### WORK INSTRUCTION
Each line from the start of the entries through the line that contains "Anne Frank's Diary" should be output exactly, please.

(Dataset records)
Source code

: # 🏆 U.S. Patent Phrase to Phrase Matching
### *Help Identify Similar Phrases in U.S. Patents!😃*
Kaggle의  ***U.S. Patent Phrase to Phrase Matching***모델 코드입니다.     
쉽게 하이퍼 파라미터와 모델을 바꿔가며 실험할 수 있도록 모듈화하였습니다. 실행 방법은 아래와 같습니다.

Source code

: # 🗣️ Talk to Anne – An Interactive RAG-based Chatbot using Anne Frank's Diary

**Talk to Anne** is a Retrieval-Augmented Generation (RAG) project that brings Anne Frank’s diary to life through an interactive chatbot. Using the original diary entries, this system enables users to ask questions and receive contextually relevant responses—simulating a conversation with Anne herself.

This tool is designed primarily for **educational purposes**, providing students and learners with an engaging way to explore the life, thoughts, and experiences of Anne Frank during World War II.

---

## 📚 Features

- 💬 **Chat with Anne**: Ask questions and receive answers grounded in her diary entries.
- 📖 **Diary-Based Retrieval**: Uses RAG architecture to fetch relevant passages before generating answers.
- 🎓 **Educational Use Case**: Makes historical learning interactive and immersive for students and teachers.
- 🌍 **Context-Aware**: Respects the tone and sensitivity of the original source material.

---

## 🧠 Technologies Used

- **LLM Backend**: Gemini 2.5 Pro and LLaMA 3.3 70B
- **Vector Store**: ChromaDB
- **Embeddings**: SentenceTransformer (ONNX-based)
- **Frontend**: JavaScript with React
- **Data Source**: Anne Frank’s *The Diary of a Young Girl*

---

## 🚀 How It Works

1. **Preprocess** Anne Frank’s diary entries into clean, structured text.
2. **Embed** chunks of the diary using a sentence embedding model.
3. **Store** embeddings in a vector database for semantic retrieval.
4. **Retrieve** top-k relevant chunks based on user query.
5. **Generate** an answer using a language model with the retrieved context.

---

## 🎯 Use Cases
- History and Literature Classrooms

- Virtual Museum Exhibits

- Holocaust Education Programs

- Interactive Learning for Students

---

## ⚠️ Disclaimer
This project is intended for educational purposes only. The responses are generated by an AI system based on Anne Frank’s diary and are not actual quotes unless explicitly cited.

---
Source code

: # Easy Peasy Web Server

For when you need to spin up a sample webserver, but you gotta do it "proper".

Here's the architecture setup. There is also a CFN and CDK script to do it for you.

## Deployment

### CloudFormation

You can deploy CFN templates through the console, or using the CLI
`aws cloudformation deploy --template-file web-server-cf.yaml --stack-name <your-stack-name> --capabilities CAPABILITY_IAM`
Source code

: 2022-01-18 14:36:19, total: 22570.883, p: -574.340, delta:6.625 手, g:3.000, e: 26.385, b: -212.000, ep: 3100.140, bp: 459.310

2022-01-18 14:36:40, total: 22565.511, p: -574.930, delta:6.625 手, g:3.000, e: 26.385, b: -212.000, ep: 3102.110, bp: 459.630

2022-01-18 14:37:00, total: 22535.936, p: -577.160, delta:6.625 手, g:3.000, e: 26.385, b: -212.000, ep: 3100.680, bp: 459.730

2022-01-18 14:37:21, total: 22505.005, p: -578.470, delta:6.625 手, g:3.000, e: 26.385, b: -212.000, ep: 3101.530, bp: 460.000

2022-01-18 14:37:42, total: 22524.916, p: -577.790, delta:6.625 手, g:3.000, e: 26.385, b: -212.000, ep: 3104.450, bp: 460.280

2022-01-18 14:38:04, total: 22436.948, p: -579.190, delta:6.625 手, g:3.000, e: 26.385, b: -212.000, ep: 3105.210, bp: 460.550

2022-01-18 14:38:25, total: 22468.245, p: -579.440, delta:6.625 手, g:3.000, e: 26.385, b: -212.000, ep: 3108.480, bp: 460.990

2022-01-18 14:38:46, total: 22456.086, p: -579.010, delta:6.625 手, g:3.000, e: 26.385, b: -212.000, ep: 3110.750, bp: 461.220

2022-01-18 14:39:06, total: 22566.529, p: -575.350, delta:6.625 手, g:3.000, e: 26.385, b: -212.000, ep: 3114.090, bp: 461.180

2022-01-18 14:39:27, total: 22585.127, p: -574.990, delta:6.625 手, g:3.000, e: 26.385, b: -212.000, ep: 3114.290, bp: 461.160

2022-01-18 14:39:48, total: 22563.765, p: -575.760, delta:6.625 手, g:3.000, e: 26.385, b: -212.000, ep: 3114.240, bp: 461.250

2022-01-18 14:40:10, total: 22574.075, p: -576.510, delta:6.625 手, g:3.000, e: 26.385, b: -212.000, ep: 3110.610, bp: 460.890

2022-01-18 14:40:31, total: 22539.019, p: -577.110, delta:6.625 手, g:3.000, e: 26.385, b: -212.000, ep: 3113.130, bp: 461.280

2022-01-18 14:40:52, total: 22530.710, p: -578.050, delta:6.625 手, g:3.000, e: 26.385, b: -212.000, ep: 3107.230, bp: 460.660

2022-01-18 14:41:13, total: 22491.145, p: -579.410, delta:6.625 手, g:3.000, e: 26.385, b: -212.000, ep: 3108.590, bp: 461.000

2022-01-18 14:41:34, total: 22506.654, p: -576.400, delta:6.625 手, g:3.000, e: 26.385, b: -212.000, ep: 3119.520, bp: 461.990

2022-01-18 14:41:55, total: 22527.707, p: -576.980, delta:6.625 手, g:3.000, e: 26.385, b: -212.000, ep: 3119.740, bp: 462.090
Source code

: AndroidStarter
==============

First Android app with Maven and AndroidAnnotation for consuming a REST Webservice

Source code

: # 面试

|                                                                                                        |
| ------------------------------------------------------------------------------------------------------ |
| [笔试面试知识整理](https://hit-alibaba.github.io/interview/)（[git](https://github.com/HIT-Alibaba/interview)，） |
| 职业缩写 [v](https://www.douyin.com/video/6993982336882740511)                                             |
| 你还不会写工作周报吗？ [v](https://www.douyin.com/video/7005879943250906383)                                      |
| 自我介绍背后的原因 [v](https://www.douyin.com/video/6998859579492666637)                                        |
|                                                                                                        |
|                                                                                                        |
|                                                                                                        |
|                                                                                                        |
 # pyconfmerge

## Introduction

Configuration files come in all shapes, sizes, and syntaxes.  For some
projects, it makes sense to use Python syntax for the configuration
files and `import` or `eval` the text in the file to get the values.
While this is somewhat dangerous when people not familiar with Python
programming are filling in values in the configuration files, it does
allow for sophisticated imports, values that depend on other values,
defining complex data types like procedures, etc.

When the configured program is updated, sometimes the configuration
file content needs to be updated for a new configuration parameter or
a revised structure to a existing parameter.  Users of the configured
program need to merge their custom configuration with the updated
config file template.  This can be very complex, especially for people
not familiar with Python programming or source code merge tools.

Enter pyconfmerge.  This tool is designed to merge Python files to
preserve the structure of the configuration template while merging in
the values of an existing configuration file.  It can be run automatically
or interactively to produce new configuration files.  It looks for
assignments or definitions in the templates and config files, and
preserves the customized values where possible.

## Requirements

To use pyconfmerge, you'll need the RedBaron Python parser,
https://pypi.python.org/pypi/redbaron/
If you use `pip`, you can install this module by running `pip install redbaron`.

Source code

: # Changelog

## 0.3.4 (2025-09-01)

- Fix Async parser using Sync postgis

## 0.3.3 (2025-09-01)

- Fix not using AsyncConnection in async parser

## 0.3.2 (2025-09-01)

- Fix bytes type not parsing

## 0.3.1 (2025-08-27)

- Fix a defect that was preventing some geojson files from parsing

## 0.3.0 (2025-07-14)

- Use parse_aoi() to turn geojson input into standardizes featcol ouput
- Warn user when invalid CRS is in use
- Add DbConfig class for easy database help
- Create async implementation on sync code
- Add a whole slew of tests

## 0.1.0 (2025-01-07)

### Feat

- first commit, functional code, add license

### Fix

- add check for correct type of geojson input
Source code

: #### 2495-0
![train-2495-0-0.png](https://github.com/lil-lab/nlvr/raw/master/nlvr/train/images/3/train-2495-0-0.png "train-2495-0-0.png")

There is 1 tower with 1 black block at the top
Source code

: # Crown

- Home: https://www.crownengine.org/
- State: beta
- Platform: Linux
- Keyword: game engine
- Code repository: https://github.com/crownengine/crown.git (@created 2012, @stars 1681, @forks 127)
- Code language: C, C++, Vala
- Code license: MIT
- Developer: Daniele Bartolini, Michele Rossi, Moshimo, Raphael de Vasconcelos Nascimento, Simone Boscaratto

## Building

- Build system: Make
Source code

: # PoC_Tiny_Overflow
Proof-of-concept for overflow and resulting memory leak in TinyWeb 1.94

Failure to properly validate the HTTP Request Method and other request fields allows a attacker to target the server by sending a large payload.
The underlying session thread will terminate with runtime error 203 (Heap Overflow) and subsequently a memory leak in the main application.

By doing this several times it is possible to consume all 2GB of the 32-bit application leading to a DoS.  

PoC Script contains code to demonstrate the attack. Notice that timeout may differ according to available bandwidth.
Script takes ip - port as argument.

### RESULT
Source code

: # 🏆 U.S. Patent Phrase to Phrase Matching
### *Help Identify Similar Phrases in U.S. Patents!😃*
Kaggle의  ***U.S. Patent Phrase to Phrase Matching***모델 코드입니다.     
쉽게 하이퍼 파라미터와 모델을 바꿔가며 실험할 수 있도록 모듈화하였습니다. 실행 방법은 아래와 같습니다.

Source code

: # 🗣️ Talk to Anne – An Interactive RAG-based Chatbot using Anne Frank's Diary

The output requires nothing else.